Monica Franzese received the M.Sc. degree in mathematics from the II University of Naples S.U.N., Caserta, Italy, in 1999, and after one year research fellowship from the Italian National Research Council (CNR) she received her Ph.D. in 2008 from the Engineering Faculty of the University of Potenza, Italy. Her research activity during the research fellowship and the doctorate has been developed in the field of remote sensing and involved the development of statistical methods for parametric and nonparametric classification applied to problems of remote sensing. She has currently a research fellowship at the institute for Mathematics Applications (IAC), Italian National Research Council (CNR), Naples. Her current research interests include development and implementation of statistical methods for bioinformatics and systems biology.

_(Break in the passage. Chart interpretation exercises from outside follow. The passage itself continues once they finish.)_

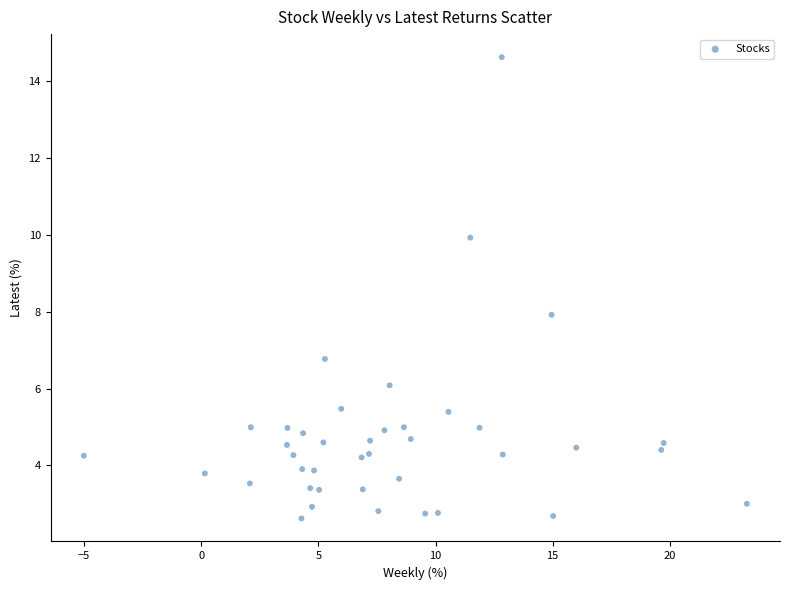

What is the range of Y values (max minus min)?

12.0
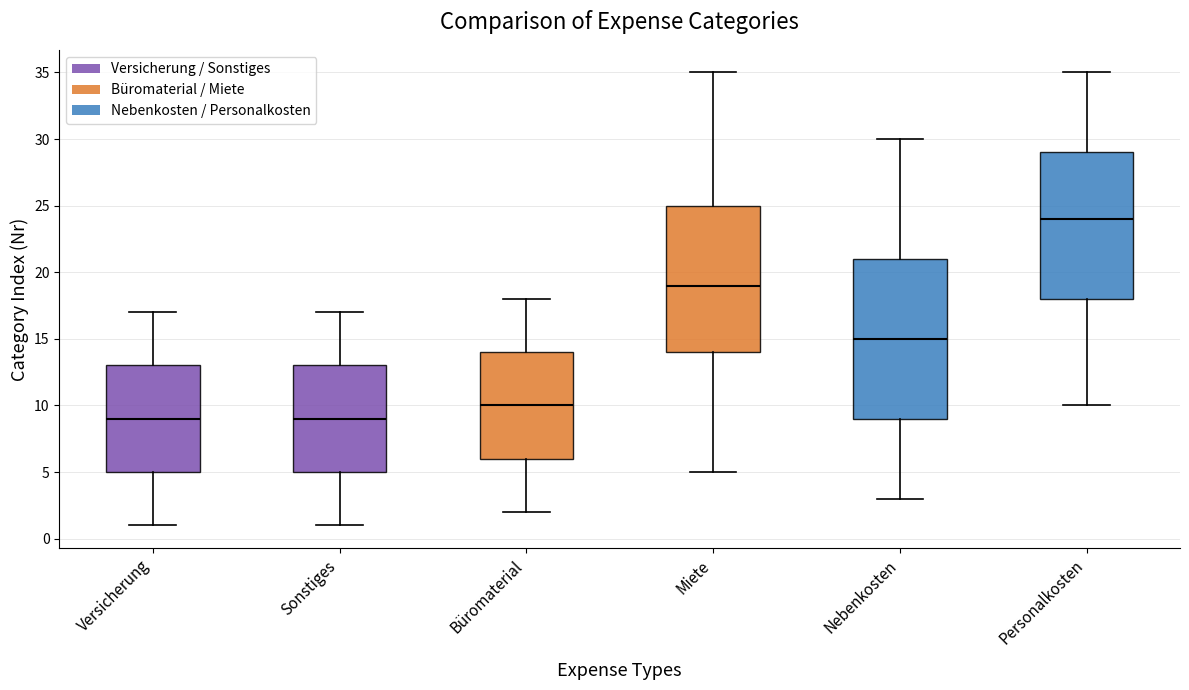

Reading left to right, transcribe this box plot: for each box, give where its median line is, the range the box spans, and where its two whiskers end, as read against the y-axis. The values are not printed on the chart, so give them approximately, as read against the axis.

Versicherung: median 9, box 5 to 13, whiskers 1 to 17
Sonstiges: median 9, box 5 to 13, whiskers 1 to 17
Büromaterial: median 10, box 6 to 14, whiskers 2 to 18
Miete: median 19, box 14 to 25, whiskers 5 to 35
Nebenkosten: median 15, box 9 to 21, whiskers 3 to 30
Personalkosten: median 24, box 18 to 29, whiskers 10 to 35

Stefano Pignatti received the M.Sc. degree in geology from the University of Rome “La Sapienza,” Rome, Italy, in 1988. Since 1995, he works as researcher with the Institute of Methodologies for Environmental Analysis of the Italian National Research Council. His interests include data calibration and analysis of hyperspectral sensors onboard aircraft or satellites in the field of environmental applications. He is currently the coordinator of the SAP4PRISMA scientific study for supporting the exploitation of the next Italian hyperspectral mission PRISMA (ASI).

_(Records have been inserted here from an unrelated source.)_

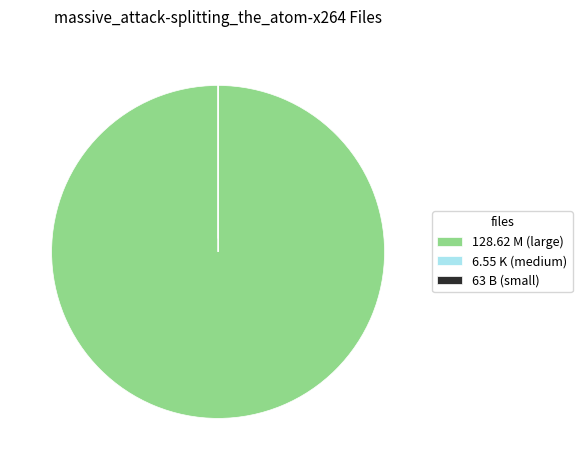

Does 128.62 M (large) represent more than half of the total?

Yes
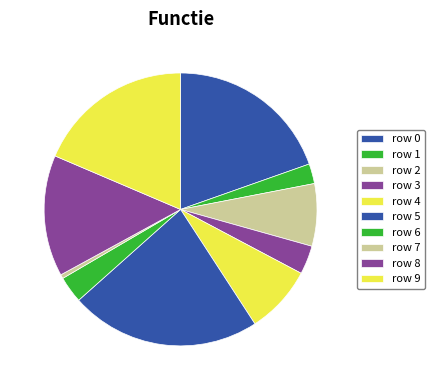

How many segments does this pie chart have?

10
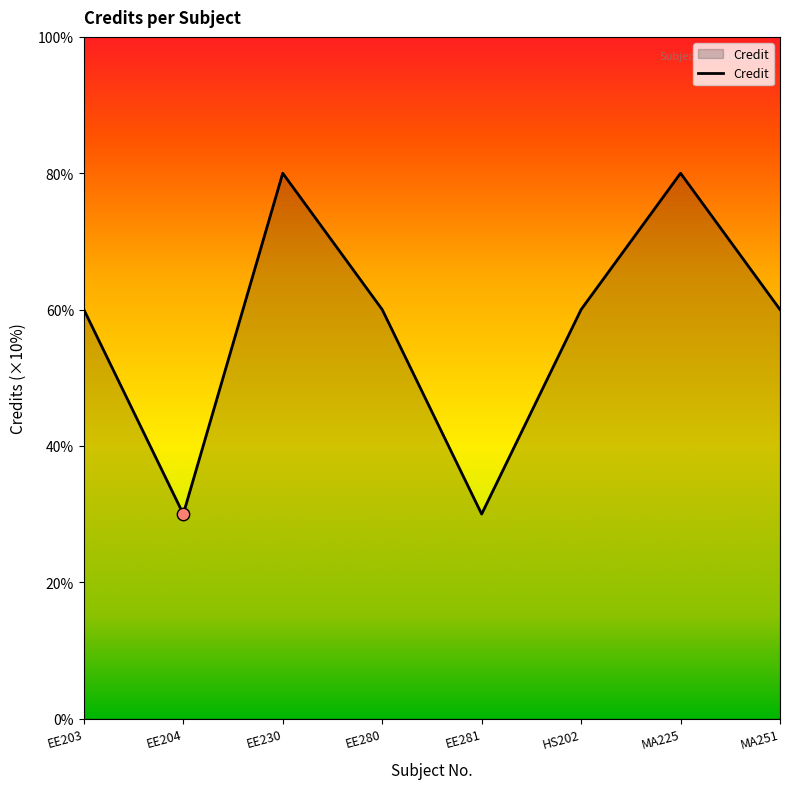

What is the ratio of the value at HS202 to the value at EE230?

0.8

Carmine Serio received his degrees with honour in physics from University of Naples, Italy on February 1978. Since joining the University of Naples as an Assistant Professor in 1984, he has led projects and studies in the area of radiative transfer modelling applied to the remote sensing of Earth atmosphere. From 1990 to 1992 he acted as temporary Professor of General Physics at University of Naples. In 1992 he joined University of Basilicata, Italy, where he currently leads a research group in infrared and visible spectroscopy applied to remote sensing of aerosol, atmospheric gas constituents and temperature, surface parameters. He is Principal Investigator in various projects in the area of high spectral resolution infrared sounders from satellite. These projects include the interferometric monitoring for greenhouse gases (IMG of the Japanese NASDA), the infrared atmospheric sounder interferometer (IASI of the French Space Agency, CNES, and EUMETSAT), the radiation explorer in the far infrared (REFIR, a three-year EU project supported within the 4th framework programme), the Meteosat Third Generation Infrared Sounder (MTG-IRS a joint programme ESA/EUMETSAT), IASI-next-generation (IASI-NG of CNES and EUMETSAT). He is permanent member of the TOVS working group, elected member and then Secretary of the International Radiation Commission (term 2001–2008). Because of his expertise he has acted as reviewer of satellite experiments and projects. He teaches at the School of Engineering of University of Basilicata, where he is currently Full Professor of General Physics.